_DOCUMENT PASSAGE_
----

FAITH IN INDONESIA

FAITH IN INDONESIA
The shape of the world a generation from now will be influenced far more by how we communicate the values of our society to others than by military or diplomatic superiority. William Fulbright, 1964

Sunday, March 15, 2015

BEWARE THE HIGHWAYMEN (AND WOMEN) IN CAR SHOWROOMS

BTW Lies, damned lies, and car sales
It should have been a pleasant experience.  After years of using public transport and hire cars it was time to buy our own.
Thanks to a small legacy we could afford something modest.  The Low Cost Green Car project initiated by the former government had helped create four locally-built models.
When President Jokowi was Jakarta Governor he criticised the LCGC program for putting more wheels on the road. Now as the Big Man he could undo his predecessor’s initiative by adding higher taxes.  Best buy now.
By using the Internet we knew exactly what we wanted.  All that was left was to agree on a price.
Oh ye unwise and foolish virgins!  Know ye not the way of the car lots?
The Internet price was Rp 113.8 million.  ‘Sorry, we haven’t got round to updating – it’s now Rp 128 million’.
Try somewhere else.
We took a test drive and agreed to buy, particularly as the salesman had offered a Rp 8 million [US$ 620] discount.  We paid the Rp 5 million [US$ 385] deposit to settle the legal Offer to Purchase and awaited confirmation from ‘upstairs’.
Three days later the ‘discount’ had shrunk to one million and it would take up to a fortnight to return the deposit.  It arrived next day only after threatening legal action. 
The original ‘discount’ was never a reality, just a bait for suckers like us.  We’d been gazumped.
On to showroom two. A better price and deal.  Licking our burned fingers we asked: “Do you have the car we have just described?”  Yes, indeed, esteemed sir and madam.
Wrong question.  We should have asked: “Do you have the car that we want in your yard in this city that is ready to go and that we can buy right now at the agreed price?”
This is the question the salesman chose to hear: “Does your company have a car that we don’t want, but you want us to have at a higher price?”

----

_SOURCE DATA_
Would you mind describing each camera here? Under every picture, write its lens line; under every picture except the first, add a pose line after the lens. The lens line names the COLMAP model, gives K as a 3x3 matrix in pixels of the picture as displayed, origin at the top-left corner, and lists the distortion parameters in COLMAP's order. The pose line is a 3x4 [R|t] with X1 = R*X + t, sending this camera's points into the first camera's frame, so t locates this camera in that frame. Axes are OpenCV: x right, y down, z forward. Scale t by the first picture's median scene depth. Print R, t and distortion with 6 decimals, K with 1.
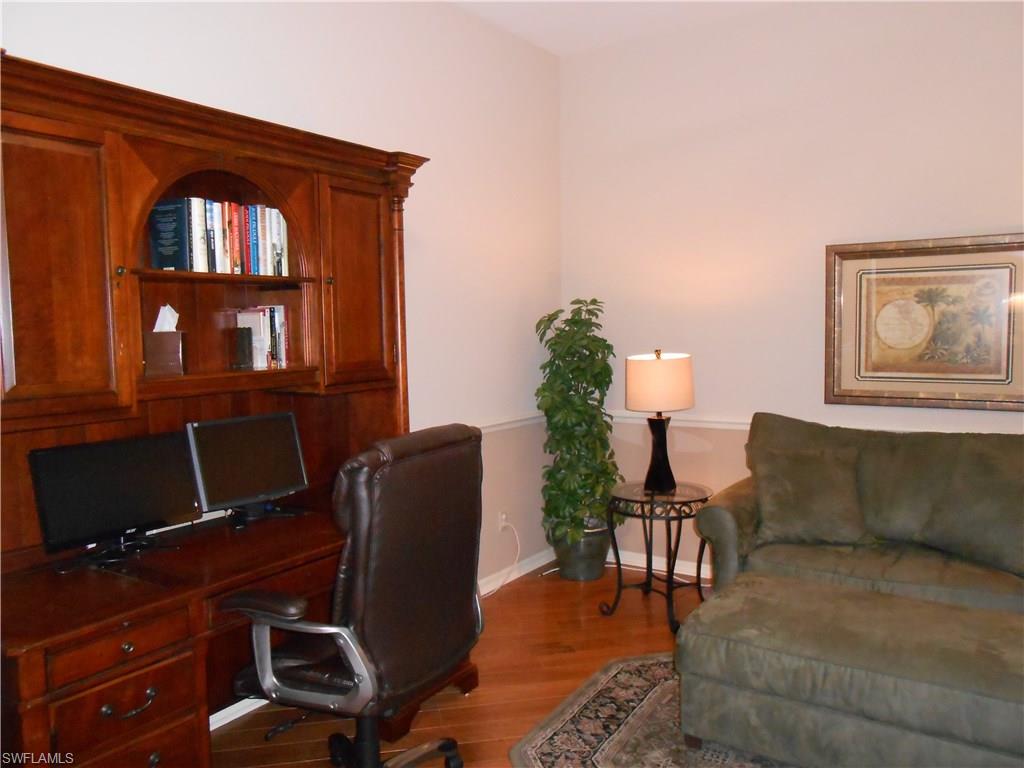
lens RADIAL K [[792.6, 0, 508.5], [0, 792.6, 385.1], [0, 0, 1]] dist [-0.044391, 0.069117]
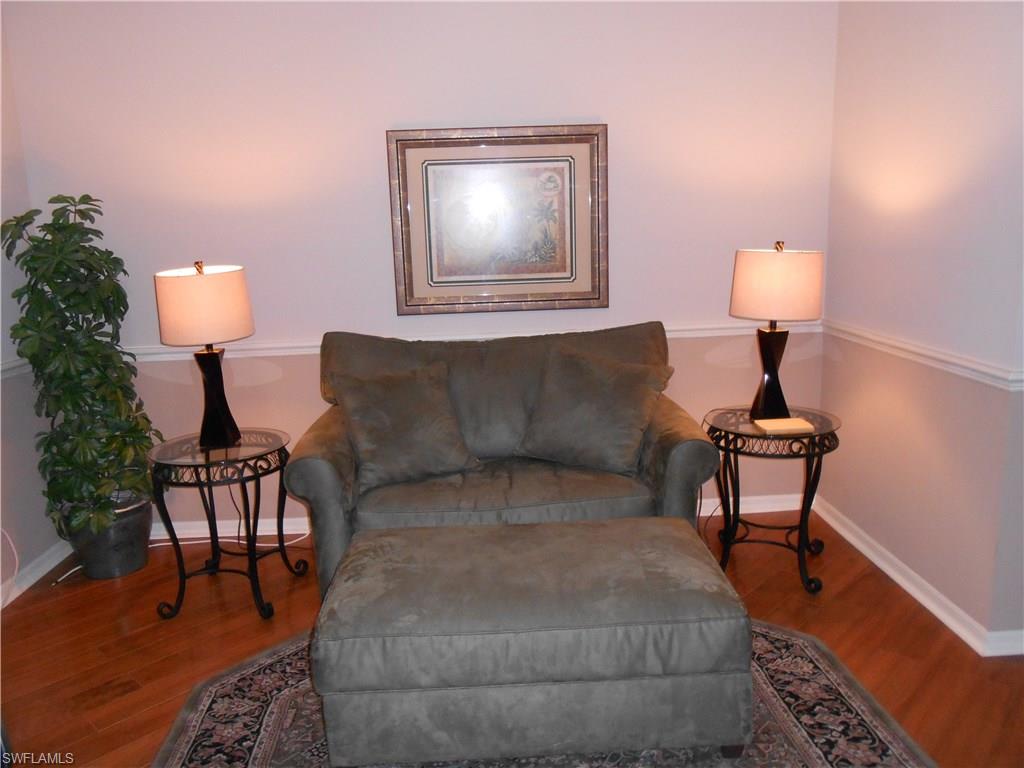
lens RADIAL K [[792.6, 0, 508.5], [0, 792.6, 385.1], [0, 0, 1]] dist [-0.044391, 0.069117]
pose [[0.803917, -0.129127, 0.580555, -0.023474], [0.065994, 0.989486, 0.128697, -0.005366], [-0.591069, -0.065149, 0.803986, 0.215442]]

----

_ASSIGNED TASK A_
In the car-buying post, what amount had the salesman's discount shrunk to three days after the deposit was paid?
_ASSIGNED TASK B_
List every amount in the car-buying post that is written with the "Rp" currency mark.
_ASSIGNED TASK C_
Please transcribe the car-buying post starting at "Oh ye unwise" and ending at "sir and madam.".

_YOUR RESPONSE A_
One million rupiah.

_YOUR RESPONSE B_
Rp 113.8 million
Rp 128 million
Rp 8 million
Rp 5 million

_YOUR RESPONSE C_
Oh ye unwise and foolish virgins!  Know ye not the way of the car lots?
The Internet price was Rp 113.8 million.  ‘Sorry, we haven’t got round to updating – it’s now Rp 128 million’.
Try somewhere else.
We took a test drive and agreed to buy, particularly as the salesman had offered a Rp 8 million [US$ 620] discount.  We paid the Rp 5 million [US$ 385] deposit to settle the legal Offer to Purchase and awaited confirmation from ‘upstairs’.
Three days later the ‘discount’ had shrunk to one million and it would take up to a fortnight to return the deposit.  It arrived next day only after threatening legal action. 
The original ‘discount’ was never a reality, just a bait for suckers like us.  We’d been gazumped.
On to showroom two. A better price and deal.  Licking our burned fingers we asked: “Do you have the car we have just described?”  Yes, indeed, esteemed sir and madam.